Anyway, the hon. Lady will have to make her own decision on what to do. Let me turn to the court judgment. Under section 3 of the Representation of the People Act 1983, which remains the law and is unchanged by the European Court's judgment, convicted prisoners are barred from voting while serving their sentences. In April 2001, John Hirst challenged the ban on voting by way of judicial review. He was unsuccessful in the UK courts and subsequently sought redress at the European Court of Human Rights. The court found in its initial judgment, given in March 2004, that there had been a breach of article 3 of protocol 1 of the European convention on human rights, which provides for states to hold elections:

"under conditions which will ensure the free expression of the opinion of the people."

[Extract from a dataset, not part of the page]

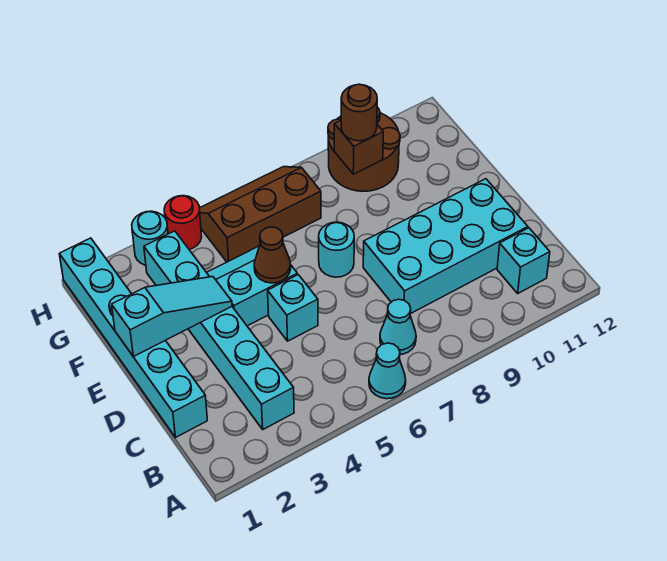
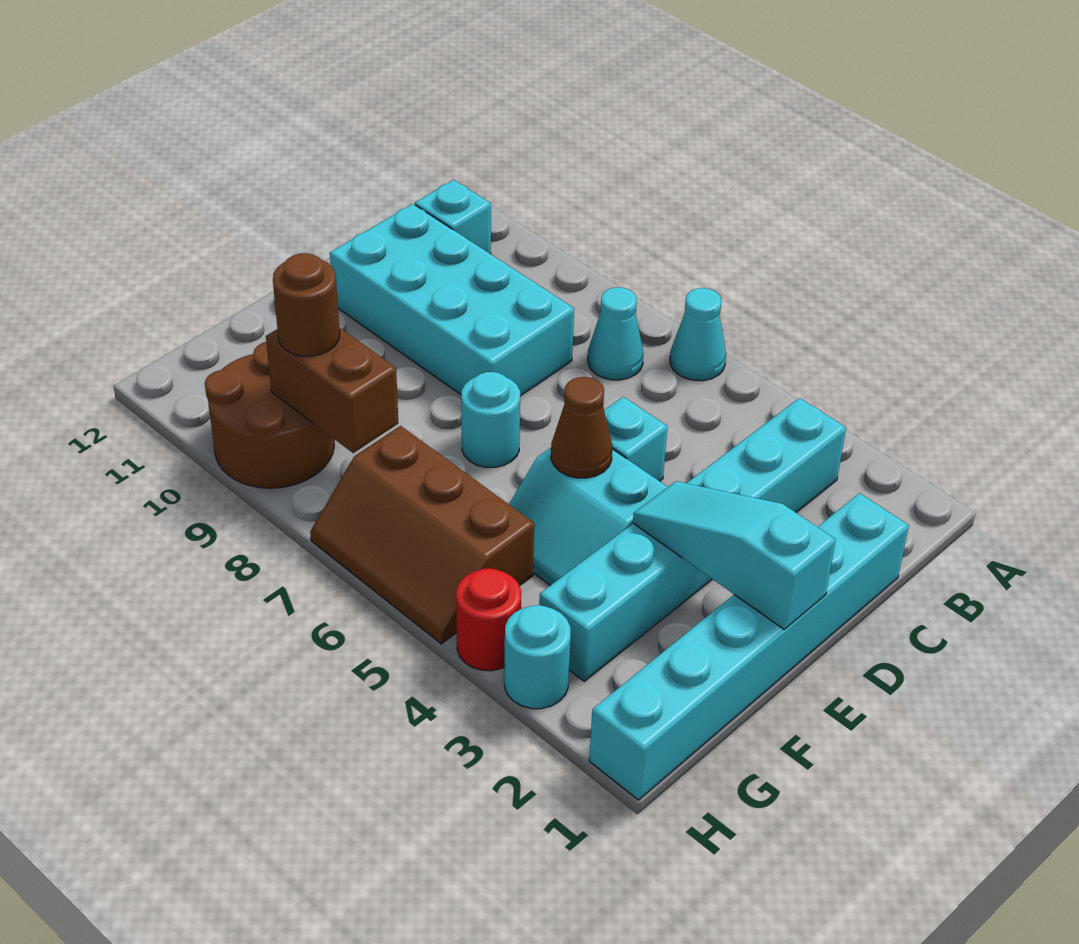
brown 1x1 brick [334,121,383,174] -> brown 1x2 brick [266,328,398,453]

The Government challenged the judgment and requested that the case be referred to the Grand Chamber of the European Court of Human Rights. That heard the case afresh in April 2005, delivering its judgment in October. It found in favour of the applicant and that the blanket ban on convicted prisoners was a breach of article 3 of protocol 1 of the convention.

We are considering how to respond to that judgment. We have brought forward no proposals, and the current law stands. The court does not make a finding as to what measures would be considered incompatible with the ECHR. The judgment simply implies that any decision must be fully debated and emerge from a discussion that considers modern-day penal policy and current human rights standards. With the best will the world, I do not think that we have had the opportunity to give the issue the consideration that it clearly deserves and which the court has clearly indicated it would like us to give it.

The court has not said that all convicted prisoners should have the right to vote. The majority of the judgment is about process and whether or not we have given the right balance to the question of the right to vote compared to deprivation of liberty following a court judgment. We will have to revisit our consideration of the matter. The judgment raises a number of complex issues about what consideration we will need to give it if we are to bring the UK into ECHR compliance.

I hope that the hon. Lady will withdraw the proposed new clause. It would be confusing for people were we to vote against something that purports to reinstate the current legal position. I hope that she will accept my reassurance that she does not need to reinstate the substantive law as I have expressed it and which she supports”.

Eleanor Laing: “The right hon. and learned Lady is a very astute lawyer and an eloquent Minister. I appreciate that she is in an awkward position, but we shall nevertheless press the new clause to a vote. It is a chance for an expression of the opinion of the elected representatives in the House, and that can do no harm to the further consideration that may well be necessary of this extremely important matter”.

Harriet Harman: “Although I understand that the hon. Lady's draft is a correct repeat of section 3 of the Representation of the People Act, on which I have asked for advice since she said that she intended to put the new clause to a vote, it does not include section 3A, which refers to prisoners in Broadmoor, and it does not use the correct terminology. So, frankly speaking, I do not want my colleagues and I to be in the position of looking as if we are voting against the current law, when in fact we support it. However, if she puts the new clause to the vote, we will have to vote against it, because of the drafting problems and the Broadmoor issue. That will not help people outside understand the will of the Government or the House”.